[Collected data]
---*---
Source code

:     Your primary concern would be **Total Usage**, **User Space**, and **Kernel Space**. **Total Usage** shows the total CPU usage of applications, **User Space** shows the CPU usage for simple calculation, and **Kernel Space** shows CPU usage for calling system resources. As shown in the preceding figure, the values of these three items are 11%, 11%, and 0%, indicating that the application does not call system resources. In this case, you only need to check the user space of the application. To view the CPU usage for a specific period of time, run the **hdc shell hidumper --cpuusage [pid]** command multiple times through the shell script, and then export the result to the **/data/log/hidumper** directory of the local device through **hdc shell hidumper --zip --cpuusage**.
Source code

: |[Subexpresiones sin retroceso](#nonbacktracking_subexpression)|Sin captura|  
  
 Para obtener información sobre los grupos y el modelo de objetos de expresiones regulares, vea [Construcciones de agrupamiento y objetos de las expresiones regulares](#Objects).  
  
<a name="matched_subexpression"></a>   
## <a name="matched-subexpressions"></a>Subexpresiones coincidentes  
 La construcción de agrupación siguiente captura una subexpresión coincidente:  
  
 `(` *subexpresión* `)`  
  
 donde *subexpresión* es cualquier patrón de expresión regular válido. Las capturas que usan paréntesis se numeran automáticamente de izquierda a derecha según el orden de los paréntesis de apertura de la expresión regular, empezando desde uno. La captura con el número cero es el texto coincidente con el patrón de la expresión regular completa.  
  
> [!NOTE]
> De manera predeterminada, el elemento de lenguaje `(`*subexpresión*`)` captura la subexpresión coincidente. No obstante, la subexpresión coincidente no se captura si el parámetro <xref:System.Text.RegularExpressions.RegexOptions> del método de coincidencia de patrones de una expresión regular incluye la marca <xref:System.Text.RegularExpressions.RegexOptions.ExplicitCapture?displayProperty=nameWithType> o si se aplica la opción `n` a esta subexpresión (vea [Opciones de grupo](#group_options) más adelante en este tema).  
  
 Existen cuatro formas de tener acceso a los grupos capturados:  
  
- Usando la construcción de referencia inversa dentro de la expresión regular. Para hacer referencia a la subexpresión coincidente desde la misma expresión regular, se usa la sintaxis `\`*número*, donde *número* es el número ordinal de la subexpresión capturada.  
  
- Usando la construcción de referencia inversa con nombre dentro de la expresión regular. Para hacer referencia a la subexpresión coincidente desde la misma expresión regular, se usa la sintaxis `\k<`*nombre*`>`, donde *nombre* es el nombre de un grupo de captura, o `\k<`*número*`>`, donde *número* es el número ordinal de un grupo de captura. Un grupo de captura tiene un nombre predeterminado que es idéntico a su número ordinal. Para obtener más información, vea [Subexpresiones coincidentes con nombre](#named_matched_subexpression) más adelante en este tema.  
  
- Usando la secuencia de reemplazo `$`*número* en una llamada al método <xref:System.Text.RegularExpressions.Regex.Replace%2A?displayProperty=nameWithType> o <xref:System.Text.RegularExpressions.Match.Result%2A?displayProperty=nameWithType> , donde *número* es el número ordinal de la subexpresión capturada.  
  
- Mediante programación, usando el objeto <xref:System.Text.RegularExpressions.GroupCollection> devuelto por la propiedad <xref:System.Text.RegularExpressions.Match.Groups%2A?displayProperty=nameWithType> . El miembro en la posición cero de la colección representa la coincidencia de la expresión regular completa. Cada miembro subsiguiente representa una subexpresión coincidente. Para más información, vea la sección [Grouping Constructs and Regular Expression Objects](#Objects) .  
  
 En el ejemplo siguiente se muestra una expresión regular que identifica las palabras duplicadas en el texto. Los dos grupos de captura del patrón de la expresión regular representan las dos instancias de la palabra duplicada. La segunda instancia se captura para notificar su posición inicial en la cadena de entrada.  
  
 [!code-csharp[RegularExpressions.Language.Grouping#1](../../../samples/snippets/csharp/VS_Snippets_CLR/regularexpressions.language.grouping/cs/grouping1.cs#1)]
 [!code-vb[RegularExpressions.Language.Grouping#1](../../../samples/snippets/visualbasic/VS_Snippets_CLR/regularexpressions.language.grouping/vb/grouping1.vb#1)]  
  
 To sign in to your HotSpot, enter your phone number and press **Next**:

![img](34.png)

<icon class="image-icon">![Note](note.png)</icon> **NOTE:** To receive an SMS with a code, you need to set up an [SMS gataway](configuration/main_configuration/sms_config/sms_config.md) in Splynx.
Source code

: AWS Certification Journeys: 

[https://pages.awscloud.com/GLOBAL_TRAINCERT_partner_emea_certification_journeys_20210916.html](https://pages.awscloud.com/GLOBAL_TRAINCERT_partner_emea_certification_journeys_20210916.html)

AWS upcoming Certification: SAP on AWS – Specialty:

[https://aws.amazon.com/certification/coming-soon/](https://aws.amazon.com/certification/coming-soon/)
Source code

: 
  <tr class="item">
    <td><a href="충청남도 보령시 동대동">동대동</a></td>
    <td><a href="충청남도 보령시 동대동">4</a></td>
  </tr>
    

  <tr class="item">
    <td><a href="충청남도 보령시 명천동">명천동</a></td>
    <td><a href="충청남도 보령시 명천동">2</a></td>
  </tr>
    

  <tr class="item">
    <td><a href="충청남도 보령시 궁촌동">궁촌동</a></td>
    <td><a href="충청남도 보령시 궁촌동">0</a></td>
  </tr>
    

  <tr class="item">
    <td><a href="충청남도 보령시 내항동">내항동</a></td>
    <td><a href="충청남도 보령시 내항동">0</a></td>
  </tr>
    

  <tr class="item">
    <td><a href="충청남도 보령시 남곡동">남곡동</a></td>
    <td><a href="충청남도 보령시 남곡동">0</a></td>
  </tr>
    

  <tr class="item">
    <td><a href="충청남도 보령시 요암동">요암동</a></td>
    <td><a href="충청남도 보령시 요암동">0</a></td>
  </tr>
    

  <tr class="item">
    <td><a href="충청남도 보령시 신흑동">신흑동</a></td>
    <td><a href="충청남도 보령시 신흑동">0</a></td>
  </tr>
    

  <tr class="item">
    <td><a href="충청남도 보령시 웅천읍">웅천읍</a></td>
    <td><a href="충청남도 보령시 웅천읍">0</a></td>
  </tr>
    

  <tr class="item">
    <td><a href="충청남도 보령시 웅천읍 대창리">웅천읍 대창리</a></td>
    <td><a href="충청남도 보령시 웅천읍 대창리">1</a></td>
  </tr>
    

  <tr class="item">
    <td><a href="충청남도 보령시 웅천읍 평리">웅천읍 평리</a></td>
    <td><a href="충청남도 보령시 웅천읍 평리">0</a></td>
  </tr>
---*---
Action item :: Arrange the lines of all the records above as a JSON list of strings, one string per line, leaving out blank lines.

Task solution ::
[
  "Source code",
  ":     Your primary concern would be **Total Usage**, **User Space**, and **Kernel Space**. **Total Usage** shows the total CPU usage of applications, **User Space** shows the CPU usage for simple calculation, and **Kernel Space** shows CPU usage for calling system resources. As shown in the preceding figure, the values of these three items are 11%, 11%, and 0%, indicating that the application does not call system resources. In this case, you only need to check the user space of the application. To view the CPU usage for a specific period of time, run the **hdc shell hidumper --cpuusage [pid]** command multiple times through the shell script, and then export the result to the **/data/log/hidumper** directory of the local device through **hdc shell hidumper --zip --cpuusage**.",
  "Source code",
  ": |[Subexpresiones sin retroceso](#nonbacktracking_subexpression)|Sin captura|  ",
  " Para obtener información sobre los grupos y el modelo de objetos de expresiones regulares, vea [Construcciones de agrupamiento y objetos de las expresiones regulares](#Objects).  ",
  "<a name=\"matched_subexpression\"></a>   ",
  "## <a name=\"matched-subexpressions\"></a>Subexpresiones coincidentes  ",
  " La construcción de agrupación siguiente captura una subexpresión coincidente:  ",
  " `(` *subexpresión* `)`  ",
  " donde *subexpresión* es cualquier patrón de expresión regular válido. Las capturas que usan paréntesis se numeran automáticamente de izquierda a derecha según el orden de los paréntesis de apertura de la expresión regular, empezando desde uno. La captura con el número cero es el texto coincidente con el patrón de la expresión regular completa.  ",
  "> [!NOTE]",
  "> De manera predeterminada, el elemento de lenguaje `(`*subexpresión*`)` captura la subexpresión coincidente. No obstante, la subexpresión coincidente no se captura si el parámetro <xref:System.Text.RegularExpressions.RegexOptions> del método de coincidencia de patrones de una expresión regular incluye la marca <xref:System.Text.RegularExpressions.RegexOptions.ExplicitCapture?displayProperty=nameWithType> o si se aplica la opción `n` a esta subexpresión (vea [Opciones de grupo](#group_options) más adelante en este tema).  ",
  " Existen cuatro formas de tener acceso a los grupos capturados:  ",
  "- Usando la construcción de referencia inversa dentro de la expresión regular. Para hacer referencia a la subexpresión coincidente desde la misma expresión regular, se usa la sintaxis `\\`*número*, donde *número* es el número ordinal de la subexpresión capturada.  ",
  "- Usando la construcción de referencia inversa con nombre dentro de la expresión regular. Para hacer referencia a la subexpresión coincidente desde la misma expresión regular, se usa la sintaxis `\\k<`*nombre*`>`, donde *nombre* es el nombre de un grupo de captura, o `\\k<`*número*`>`, donde *número* es el número ordinal de un grupo de captura. Un grupo de captura tiene un nombre predeterminado que es idéntico a su número ordinal. Para obtener más información, vea [Subexpresiones coincidentes con nombre](#named_matched_subexpression) más adelante en este tema.  ",
  "- Usando la secuencia de reemplazo `$`*número* en una llamada al método <xref:System.Text.RegularExpressions.Regex.Replace%2A?displayProperty=nameWithType> o <xref:System.Text.RegularExpressions.Match.Result%2A?displayProperty=nameWithType> , donde *número* es el número ordinal de la subexpresión capturada.  ",
  "- Mediante programación, usando el objeto <xref:System.Text.RegularExpressions.GroupCollection> devuelto por la propiedad <xref:System.Text.RegularExpressions.Match.Groups%2A?displayProperty=nameWithType> . El miembro en la posición cero de la colección representa la coincidencia de la expresión regular completa. Cada miembro subsiguiente representa una subexpresión coincidente. Para más información, vea la sección [Grouping Constructs and Regular Expression Objects](#Objects) .  ",
  " En el ejemplo siguiente se muestra una expresión regular que identifica las palabras duplicadas en el texto. Los dos grupos de captura del patrón de la expresión regular representan las dos instancias de la palabra duplicada. La segunda instancia se captura para notificar su posición inicial en la cadena de entrada.  ",
  " [!code-csharp[RegularExpressions.Language.Grouping#1](../../../samples/snippets/csharp/VS_Snippets_CLR/regularexpressions.language.grouping/cs/grouping1.cs#1)]",
  " [!code-vb[RegularExpressions.Language.Grouping#1](../../../samples/snippets/visualbasic/VS_Snippets_CLR/regularexpressions.language.grouping/vb/grouping1.vb#1)]  ",
  " To sign in to your HotSpot, enter your phone number and press **Next**:",
  "![img](34.png)",
  "<icon class=\"image-icon\">![Note](note.png)</icon> **NOTE:** To receive an SMS with a code, you need to set up an [SMS gataway](configuration/main_configuration/sms_config/sms_config.md) in Splynx.",
  "Source code",
  ": AWS Certification Journeys: ",
  "[https://pages.awscloud.com/GLOBAL_TRAINCERT_partner_emea_certification_journeys_20210916.html](https://pages.awscloud.com/GLOBAL_TRAINCERT_partner_emea_certification_journeys_20210916.html)",
  "AWS upcoming Certification: SAP on AWS – Specialty:",
  "[https://aws.amazon.com/certification/coming-soon/](https://aws.amazon.com/certification/coming-soon/)",
  "Source code",
  ": ",
  "  <tr class=\"item\">",
  "    <td><a href=\"충청남도 보령시 동대동\">동대동</a></td>",
  "    <td><a href=\"충청남도 보령시 동대동\">4</a></td>",
  "  </tr>",
  "  <tr class=\"item\">",
  "    <td><a href=\"충청남도 보령시 명천동\">명천동</a></td>",
  "    <td><a href=\"충청남도 보령시 명천동\">2</a></td>",
  "  </tr>",
  "  <tr class=\"item\">",
  "    <td><a href=\"충청남도 보령시 궁촌동\">궁촌동</a></td>",
  "    <td><a href=\"충청남도 보령시 궁촌동\">0</a></td>",
  "  </tr>",
  "  <tr class=\"item\">",
  "    <td><a href=\"충청남도 보령시 내항동\">내항동</a></td>",
  "    <td><a href=\"충청남도 보령시 내항동\">0</a></td>",
  "  </tr>",
  "  <tr class=\"item\">",
  "    <td><a href=\"충청남도 보령시 남곡동\">남곡동</a></td>",
  "    <td><a href=\"충청남도 보령시 남곡동\">0</a></td>",
  "  </tr>",
  "  <tr class=\"item\">",
  "    <td><a href=\"충청남도 보령시 요암동\">요암동</a></td>",
  "    <td><a href=\"충청남도 보령시 요암동\">0</a></td>",
  "  </tr>",
  "  <tr class=\"item\">",
  "    <td><a href=\"충청남도 보령시 신흑동\">신흑동</a></td>",
  "    <td><a href=\"충청남도 보령시 신흑동\">0</a></td>",
  "  </tr>",
  "  <tr class=\"item\">",
  "    <td><a href=\"충청남도 보령시 웅천읍\">웅천읍</a></td>",
  "    <td><a href=\"충청남도 보령시 웅천읍\">0</a></td>",
  "  </tr>",
  "  <tr class=\"item\">",
  "    <td><a href=\"충청남도 보령시 웅천읍 대창리\">웅천읍 대창리</a></td>",
  "    <td><a href=\"충청남도 보령시 웅천읍 대창리\">1</a></td>",
  "  </tr>",
  "  <tr class=\"item\">",
  "    <td><a href=\"충청남도 보령시 웅천읍 평리\">웅천읍 평리</a></td>",
  "    <td><a href=\"충청남도 보령시 웅천읍 평리\">0</a></td>",
  "  </tr>"
]